> **WORK ORDER**: Figure out how many lines of the material below contain the word "down". Answer with the number only.

> **DATASET EXCERPT**:
____________________

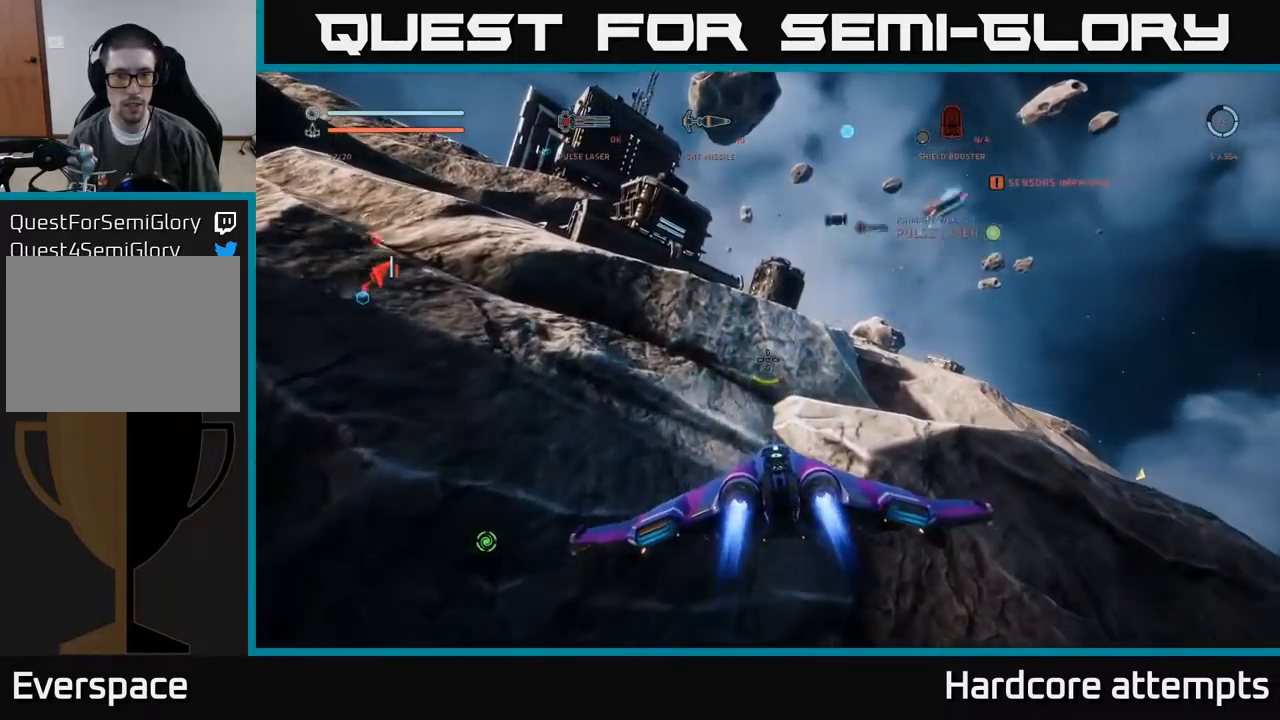
{"buttons": ["A"], "left_stick": "down", "right_stick": "up", "events": [[184, "right_stick", "up-left"], [200, "left_stick", "down"], [417, "right_stick", "up"], [467, "A", "down"]]}
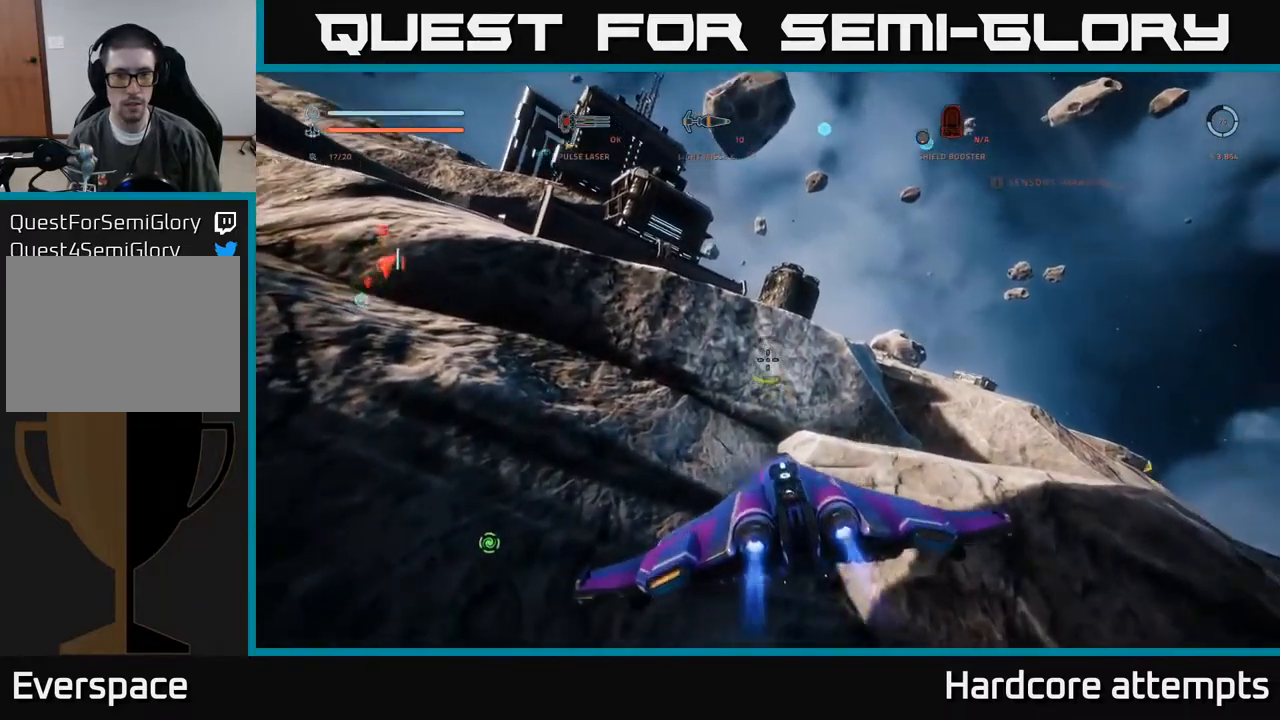
{"buttons": ["A"], "left_stick": "center", "right_stick": "up-right", "events": [[67, "right_stick", "up-right"], [117, "left_stick", "down-right"], [484, "left_stick", "center"]]}
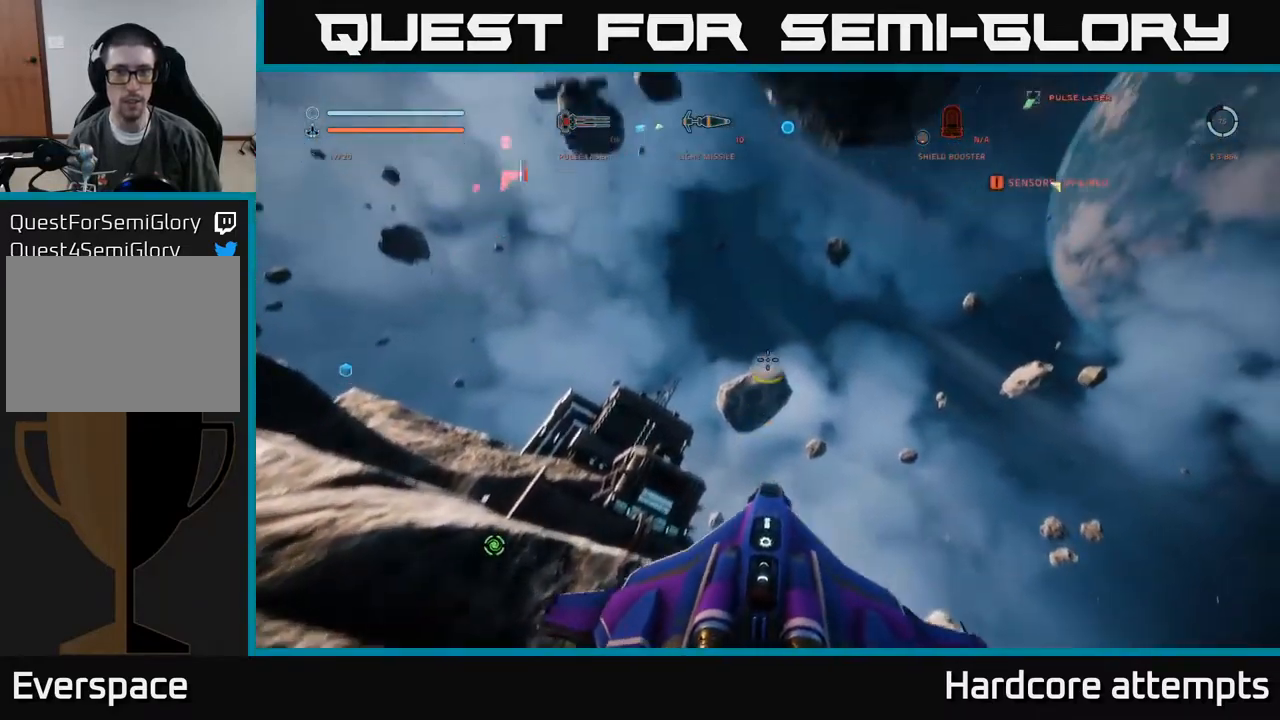
{"buttons": [], "left_stick": "up", "right_stick": "up", "events": [[100, "A", "up"], [167, "right_stick", "right"], [284, "left_stick", "up"], [284, "right_stick", "center"], [467, "right_stick", "up"]]}
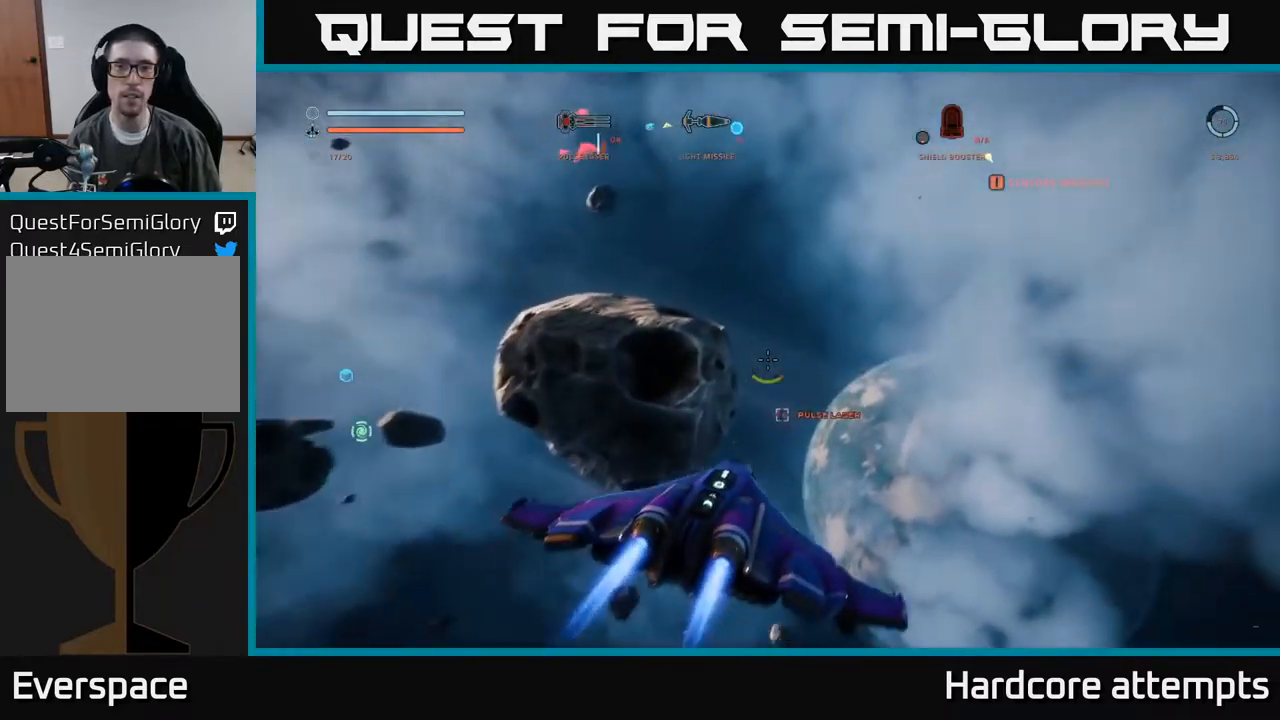
{"buttons": ["X", "L1"], "left_stick": "up", "right_stick": "center", "events": [[17, "right_stick", "up-right"], [100, "left_stick", "up-left"], [200, "right_stick", "center"], [250, "left_stick", "up"], [384, "X", "down"], [501, "L1", "down"]]}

____________________

> **TASK SOLUTION**: 3